*提供テキスト:*
※ ※ ※

フリーラジカルが制御されずに増殖し続けると、酸化ストレスと呼ばれる状態を引き起こします。酸化ストレスは、ペットのDNAに損傷を与え、病気を引き起こします。この現象は「体のサビ」と表現され、体内組織に酸素が過剰にあることが原因です。
酸化ストレスは、がん、自己免疫疾患、老化、白内障、リウマチ性関節炎、心筋梗塞、神経変性疾患などの慢性的および変性的疾患に関係しています。
一定のフリーラジカルは問題ありませんが、過剰になると問題になります。そして、以下のような要因により体内でのフリーラジカルの生成を増加させます。
- 大気汚染
- ストレス
- すべての薬(ノミやダニの薬を含む)
- 工業用化学物質
- 化学ベースの農薬
- タバコの煙
- 炎症
- 放射線(例:X線)
- 加工食品
しかしながら、犬や猫の体は抗酸化物質を自然に生成したり、高い抗酸化値を持つ食材やサプリメントを通じて酸化ストレスを軽減することができます。

※ ※ ※

*作業内容:* 上の酸化ストレスに関する文章を、改行や記号も含めて一字も変えずに全文引用してください。

※ ※ ※

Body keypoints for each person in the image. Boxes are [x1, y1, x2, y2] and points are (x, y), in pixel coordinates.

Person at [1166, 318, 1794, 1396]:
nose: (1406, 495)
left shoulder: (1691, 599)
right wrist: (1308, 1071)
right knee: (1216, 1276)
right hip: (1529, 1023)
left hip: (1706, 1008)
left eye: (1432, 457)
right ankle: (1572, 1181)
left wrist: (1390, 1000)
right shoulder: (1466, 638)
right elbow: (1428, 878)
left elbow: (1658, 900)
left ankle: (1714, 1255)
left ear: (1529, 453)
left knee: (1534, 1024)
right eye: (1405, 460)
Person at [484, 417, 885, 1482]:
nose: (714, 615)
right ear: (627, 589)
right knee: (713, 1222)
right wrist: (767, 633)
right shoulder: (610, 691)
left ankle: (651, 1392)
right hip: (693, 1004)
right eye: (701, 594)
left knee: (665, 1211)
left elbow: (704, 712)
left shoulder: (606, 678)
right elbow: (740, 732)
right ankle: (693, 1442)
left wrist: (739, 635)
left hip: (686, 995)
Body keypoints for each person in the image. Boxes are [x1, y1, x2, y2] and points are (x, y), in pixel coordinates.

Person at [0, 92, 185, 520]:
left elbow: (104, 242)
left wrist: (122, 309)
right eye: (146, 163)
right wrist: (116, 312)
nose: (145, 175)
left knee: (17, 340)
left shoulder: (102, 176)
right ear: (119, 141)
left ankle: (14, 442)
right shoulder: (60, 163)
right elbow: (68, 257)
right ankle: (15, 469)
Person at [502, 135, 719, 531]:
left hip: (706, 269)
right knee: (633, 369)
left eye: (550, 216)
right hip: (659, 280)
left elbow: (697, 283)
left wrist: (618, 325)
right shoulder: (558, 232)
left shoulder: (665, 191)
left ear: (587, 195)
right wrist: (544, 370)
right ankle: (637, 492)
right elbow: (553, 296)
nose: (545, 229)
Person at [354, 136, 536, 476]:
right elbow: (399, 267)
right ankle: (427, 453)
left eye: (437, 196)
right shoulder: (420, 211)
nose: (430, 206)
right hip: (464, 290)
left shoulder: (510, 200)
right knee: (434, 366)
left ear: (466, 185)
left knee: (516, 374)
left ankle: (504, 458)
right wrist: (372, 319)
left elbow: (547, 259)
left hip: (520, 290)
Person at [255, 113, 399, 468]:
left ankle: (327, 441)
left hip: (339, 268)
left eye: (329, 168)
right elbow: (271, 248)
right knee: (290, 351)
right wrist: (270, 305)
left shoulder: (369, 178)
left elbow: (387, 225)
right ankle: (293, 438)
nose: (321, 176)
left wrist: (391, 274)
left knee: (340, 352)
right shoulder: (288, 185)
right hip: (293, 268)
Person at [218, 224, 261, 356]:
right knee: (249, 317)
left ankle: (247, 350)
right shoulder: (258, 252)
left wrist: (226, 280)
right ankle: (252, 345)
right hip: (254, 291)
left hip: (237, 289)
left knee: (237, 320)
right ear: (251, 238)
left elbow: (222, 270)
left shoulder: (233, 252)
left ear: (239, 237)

※ ※ ※

*解答:*
フリーラジカルが制御されずに増殖し続けると、酸化ストレスと呼ばれる状態を引き起こします。酸化ストレスは、ペットのDNAに損傷を与え、病気を引き起こします。この現象は「体のサビ」と表現され、体内組織に酸素が過剰にあることが原因です。
酸化ストレスは、がん、自己免疫疾患、老化、白内障、リウマチ性関節炎、心筋梗塞、神経変性疾患などの慢性的および変性的疾患に関係しています。
一定のフリーラジカルは問題ありませんが、過剰になると問題になります。そして、以下のような要因により体内でのフリーラジカルの生成を増加させます。
- 大気汚染
- ストレス
- すべての薬(ノミやダニの薬を含む)
- 工業用化学物質
- 化学ベースの農薬
- タバコの煙
- 炎症
- 放射線(例:X線)
- 加工食品
しかしながら、犬や猫の体は抗酸化物質を自然に生成したり、高い抗酸化値を持つ食材やサプリメントを通じて酸化ストレスを軽減することができます。